▶ DATA FOR THE TASK

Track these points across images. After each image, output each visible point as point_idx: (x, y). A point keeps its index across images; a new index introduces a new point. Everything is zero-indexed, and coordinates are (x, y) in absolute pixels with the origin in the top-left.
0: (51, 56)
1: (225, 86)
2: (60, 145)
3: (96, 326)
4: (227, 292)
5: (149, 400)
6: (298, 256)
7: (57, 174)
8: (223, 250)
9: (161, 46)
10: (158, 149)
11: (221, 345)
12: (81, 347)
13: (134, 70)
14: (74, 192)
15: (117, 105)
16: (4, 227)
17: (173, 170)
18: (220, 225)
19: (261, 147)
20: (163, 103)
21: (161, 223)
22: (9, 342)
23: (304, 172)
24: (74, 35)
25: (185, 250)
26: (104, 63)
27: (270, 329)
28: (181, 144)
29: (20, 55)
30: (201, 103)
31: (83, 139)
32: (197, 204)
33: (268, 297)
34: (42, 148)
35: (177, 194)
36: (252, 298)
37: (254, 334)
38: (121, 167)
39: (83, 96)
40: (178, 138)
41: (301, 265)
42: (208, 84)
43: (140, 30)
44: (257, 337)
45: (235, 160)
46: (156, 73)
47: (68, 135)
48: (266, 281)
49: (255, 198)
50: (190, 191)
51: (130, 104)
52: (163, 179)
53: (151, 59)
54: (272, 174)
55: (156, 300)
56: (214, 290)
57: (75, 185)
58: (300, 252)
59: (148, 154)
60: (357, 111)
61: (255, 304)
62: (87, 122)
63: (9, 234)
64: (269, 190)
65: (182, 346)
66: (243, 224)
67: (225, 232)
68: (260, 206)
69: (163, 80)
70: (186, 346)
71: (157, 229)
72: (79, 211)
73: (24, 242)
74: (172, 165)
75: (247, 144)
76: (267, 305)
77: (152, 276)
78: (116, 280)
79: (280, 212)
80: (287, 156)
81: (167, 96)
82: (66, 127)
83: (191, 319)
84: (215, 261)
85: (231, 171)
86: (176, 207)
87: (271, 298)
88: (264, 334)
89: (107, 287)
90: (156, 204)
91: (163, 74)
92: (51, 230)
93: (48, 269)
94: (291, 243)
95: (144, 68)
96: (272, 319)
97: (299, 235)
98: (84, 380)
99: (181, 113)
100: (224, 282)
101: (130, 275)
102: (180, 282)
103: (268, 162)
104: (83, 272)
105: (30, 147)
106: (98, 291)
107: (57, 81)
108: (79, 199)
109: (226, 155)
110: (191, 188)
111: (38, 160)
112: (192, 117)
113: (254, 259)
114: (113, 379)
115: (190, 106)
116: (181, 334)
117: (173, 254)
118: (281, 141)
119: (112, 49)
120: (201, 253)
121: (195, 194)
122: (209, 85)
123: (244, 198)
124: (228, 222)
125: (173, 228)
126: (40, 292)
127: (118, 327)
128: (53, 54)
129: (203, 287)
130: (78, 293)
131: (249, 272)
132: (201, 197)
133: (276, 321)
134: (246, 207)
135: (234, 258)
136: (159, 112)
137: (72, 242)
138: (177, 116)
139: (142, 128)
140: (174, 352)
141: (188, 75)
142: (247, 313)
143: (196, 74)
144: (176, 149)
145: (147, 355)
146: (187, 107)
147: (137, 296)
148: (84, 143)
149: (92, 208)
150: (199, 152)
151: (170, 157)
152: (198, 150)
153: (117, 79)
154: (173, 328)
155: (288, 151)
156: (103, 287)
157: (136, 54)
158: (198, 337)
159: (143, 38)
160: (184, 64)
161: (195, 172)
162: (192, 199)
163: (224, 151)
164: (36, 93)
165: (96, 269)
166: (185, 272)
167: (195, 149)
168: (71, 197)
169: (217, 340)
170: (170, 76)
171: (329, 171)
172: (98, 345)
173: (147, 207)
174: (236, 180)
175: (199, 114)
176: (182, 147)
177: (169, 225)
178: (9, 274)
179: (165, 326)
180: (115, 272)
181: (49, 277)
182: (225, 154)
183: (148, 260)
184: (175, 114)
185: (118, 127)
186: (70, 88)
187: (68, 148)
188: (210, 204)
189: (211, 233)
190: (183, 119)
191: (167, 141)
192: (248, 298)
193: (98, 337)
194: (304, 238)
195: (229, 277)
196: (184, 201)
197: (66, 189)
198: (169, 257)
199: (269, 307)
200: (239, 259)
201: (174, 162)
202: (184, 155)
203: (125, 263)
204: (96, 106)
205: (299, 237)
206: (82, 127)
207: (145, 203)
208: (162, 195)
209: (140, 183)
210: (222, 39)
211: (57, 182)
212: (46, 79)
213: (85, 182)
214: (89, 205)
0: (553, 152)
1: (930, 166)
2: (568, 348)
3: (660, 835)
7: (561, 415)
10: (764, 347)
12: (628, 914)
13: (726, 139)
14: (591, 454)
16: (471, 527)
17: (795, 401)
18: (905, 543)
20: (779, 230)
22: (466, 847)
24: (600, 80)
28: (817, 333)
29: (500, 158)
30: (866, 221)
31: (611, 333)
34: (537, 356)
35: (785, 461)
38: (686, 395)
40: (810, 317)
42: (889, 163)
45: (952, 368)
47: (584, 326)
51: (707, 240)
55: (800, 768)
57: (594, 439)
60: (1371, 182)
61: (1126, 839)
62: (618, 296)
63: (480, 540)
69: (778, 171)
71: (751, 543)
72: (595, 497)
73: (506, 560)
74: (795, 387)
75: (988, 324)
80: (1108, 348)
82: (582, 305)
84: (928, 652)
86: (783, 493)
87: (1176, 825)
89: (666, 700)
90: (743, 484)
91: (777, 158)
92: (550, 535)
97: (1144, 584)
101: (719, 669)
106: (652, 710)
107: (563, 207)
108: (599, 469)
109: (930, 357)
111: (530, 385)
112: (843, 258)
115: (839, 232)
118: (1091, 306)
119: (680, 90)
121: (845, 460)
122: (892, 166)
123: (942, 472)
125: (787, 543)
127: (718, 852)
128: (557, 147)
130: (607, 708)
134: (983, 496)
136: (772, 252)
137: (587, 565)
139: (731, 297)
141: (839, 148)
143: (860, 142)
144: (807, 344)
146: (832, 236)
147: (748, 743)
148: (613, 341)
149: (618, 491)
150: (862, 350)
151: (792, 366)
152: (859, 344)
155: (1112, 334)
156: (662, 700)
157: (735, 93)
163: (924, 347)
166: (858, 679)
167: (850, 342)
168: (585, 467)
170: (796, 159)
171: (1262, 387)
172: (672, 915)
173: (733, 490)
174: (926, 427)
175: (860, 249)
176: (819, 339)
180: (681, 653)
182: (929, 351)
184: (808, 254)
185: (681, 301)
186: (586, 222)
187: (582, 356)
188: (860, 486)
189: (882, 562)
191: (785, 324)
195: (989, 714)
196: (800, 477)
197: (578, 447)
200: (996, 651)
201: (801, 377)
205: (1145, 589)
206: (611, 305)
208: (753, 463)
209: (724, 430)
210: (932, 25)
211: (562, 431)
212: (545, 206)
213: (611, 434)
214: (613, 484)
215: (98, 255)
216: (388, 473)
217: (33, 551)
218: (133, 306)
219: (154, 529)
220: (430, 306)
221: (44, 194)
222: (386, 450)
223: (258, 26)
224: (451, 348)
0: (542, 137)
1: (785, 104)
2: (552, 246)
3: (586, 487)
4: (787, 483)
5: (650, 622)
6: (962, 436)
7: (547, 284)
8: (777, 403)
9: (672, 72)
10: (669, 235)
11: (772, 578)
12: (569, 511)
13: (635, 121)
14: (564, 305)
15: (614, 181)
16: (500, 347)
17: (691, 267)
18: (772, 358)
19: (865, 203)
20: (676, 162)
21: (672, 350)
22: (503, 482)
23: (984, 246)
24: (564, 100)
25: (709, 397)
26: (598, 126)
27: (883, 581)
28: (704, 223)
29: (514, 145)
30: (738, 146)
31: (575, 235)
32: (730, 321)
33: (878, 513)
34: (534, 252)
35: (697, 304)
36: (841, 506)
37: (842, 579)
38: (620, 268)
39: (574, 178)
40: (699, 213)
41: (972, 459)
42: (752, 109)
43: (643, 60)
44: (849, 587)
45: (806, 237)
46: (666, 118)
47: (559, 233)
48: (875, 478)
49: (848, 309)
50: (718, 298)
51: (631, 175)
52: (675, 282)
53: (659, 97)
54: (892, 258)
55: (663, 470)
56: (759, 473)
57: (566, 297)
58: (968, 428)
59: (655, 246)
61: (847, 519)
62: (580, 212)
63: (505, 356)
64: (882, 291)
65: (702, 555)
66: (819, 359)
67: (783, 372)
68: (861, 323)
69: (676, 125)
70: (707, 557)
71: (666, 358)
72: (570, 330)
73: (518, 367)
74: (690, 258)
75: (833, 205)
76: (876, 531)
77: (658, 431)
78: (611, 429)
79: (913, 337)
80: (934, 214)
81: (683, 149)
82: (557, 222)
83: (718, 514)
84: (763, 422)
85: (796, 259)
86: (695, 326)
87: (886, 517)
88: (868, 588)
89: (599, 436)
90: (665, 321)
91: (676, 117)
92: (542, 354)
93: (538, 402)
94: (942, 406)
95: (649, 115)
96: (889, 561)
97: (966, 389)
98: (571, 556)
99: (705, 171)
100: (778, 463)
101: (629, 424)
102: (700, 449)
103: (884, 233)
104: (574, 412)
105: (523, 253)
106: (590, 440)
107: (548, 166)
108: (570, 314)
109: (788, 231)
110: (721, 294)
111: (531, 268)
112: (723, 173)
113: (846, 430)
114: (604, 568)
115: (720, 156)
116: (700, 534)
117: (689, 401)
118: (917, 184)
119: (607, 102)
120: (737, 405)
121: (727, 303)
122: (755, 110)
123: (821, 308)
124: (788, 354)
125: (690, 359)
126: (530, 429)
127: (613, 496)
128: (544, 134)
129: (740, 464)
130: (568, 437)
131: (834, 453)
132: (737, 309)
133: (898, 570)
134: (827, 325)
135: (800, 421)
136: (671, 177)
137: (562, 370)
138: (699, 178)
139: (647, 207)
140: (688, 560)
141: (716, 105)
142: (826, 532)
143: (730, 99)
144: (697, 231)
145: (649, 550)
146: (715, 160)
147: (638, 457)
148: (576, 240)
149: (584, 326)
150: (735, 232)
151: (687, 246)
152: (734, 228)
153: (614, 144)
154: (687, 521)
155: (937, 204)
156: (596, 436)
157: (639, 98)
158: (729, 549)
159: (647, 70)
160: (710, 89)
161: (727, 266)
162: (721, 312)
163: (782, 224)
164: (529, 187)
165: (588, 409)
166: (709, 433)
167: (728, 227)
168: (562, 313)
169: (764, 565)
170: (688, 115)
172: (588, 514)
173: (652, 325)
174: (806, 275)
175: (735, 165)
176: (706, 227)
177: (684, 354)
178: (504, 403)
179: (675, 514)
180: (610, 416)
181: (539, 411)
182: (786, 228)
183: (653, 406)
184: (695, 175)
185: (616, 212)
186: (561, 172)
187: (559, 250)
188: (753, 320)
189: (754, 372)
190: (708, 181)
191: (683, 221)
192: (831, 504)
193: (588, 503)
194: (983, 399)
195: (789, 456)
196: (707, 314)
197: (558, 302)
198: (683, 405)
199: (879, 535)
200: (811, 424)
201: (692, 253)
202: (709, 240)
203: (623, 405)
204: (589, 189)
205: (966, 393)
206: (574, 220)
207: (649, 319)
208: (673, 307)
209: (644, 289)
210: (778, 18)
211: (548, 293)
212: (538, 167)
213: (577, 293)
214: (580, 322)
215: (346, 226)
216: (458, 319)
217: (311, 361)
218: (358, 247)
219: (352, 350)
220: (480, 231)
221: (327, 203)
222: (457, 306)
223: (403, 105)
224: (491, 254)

▶ WORK ORDER
Return every line of the listing from the line with "215: (98, 255)" to the line with "126: (530, 429)", including both of those lines, copied unchanged.

▶ COMPLETED EXERCISE
215: (98, 255)
216: (388, 473)
217: (33, 551)
218: (133, 306)
219: (154, 529)
220: (430, 306)
221: (44, 194)
222: (386, 450)
223: (258, 26)
224: (451, 348)
0: (542, 137)
1: (785, 104)
2: (552, 246)
3: (586, 487)
4: (787, 483)
5: (650, 622)
6: (962, 436)
7: (547, 284)
8: (777, 403)
9: (672, 72)
10: (669, 235)
11: (772, 578)
12: (569, 511)
13: (635, 121)
14: (564, 305)
15: (614, 181)
16: (500, 347)
17: (691, 267)
18: (772, 358)
19: (865, 203)
20: (676, 162)
21: (672, 350)
22: (503, 482)
23: (984, 246)
24: (564, 100)
25: (709, 397)
26: (598, 126)
27: (883, 581)
28: (704, 223)
29: (514, 145)
30: (738, 146)
31: (575, 235)
32: (730, 321)
33: (878, 513)
34: (534, 252)
35: (697, 304)
36: (841, 506)
37: (842, 579)
38: (620, 268)
39: (574, 178)
40: (699, 213)
41: (972, 459)
42: (752, 109)
43: (643, 60)
44: (849, 587)
45: (806, 237)
46: (666, 118)
47: (559, 233)
48: (875, 478)
49: (848, 309)
50: (718, 298)
51: (631, 175)
52: (675, 282)
53: (659, 97)
54: (892, 258)
55: (663, 470)
56: (759, 473)
57: (566, 297)
58: (968, 428)
59: (655, 246)
61: (847, 519)
62: (580, 212)
63: (505, 356)
64: (882, 291)
65: (702, 555)
66: (819, 359)
67: (783, 372)
68: (861, 323)
69: (676, 125)
70: (707, 557)
71: (666, 358)
72: (570, 330)
73: (518, 367)
74: (690, 258)
75: (833, 205)
76: (876, 531)
77: (658, 431)
78: (611, 429)
79: (913, 337)
80: (934, 214)
81: (683, 149)
82: (557, 222)
83: (718, 514)
84: (763, 422)
85: (796, 259)
86: (695, 326)
87: (886, 517)
88: (868, 588)
89: (599, 436)
90: (665, 321)
91: (676, 117)
92: (542, 354)
93: (538, 402)
94: (942, 406)
95: (649, 115)
96: (889, 561)
97: (966, 389)
98: (571, 556)
99: (705, 171)
100: (778, 463)
101: (629, 424)
102: (700, 449)
103: (884, 233)
104: (574, 412)
105: (523, 253)
106: (590, 440)
107: (548, 166)
108: (570, 314)
109: (788, 231)
110: (721, 294)
111: (531, 268)
112: (723, 173)
113: (846, 430)
114: (604, 568)
115: (720, 156)
116: (700, 534)
117: (689, 401)
118: (917, 184)
119: (607, 102)
120: (737, 405)
121: (727, 303)
122: (755, 110)
123: (821, 308)
124: (788, 354)
125: (690, 359)
126: (530, 429)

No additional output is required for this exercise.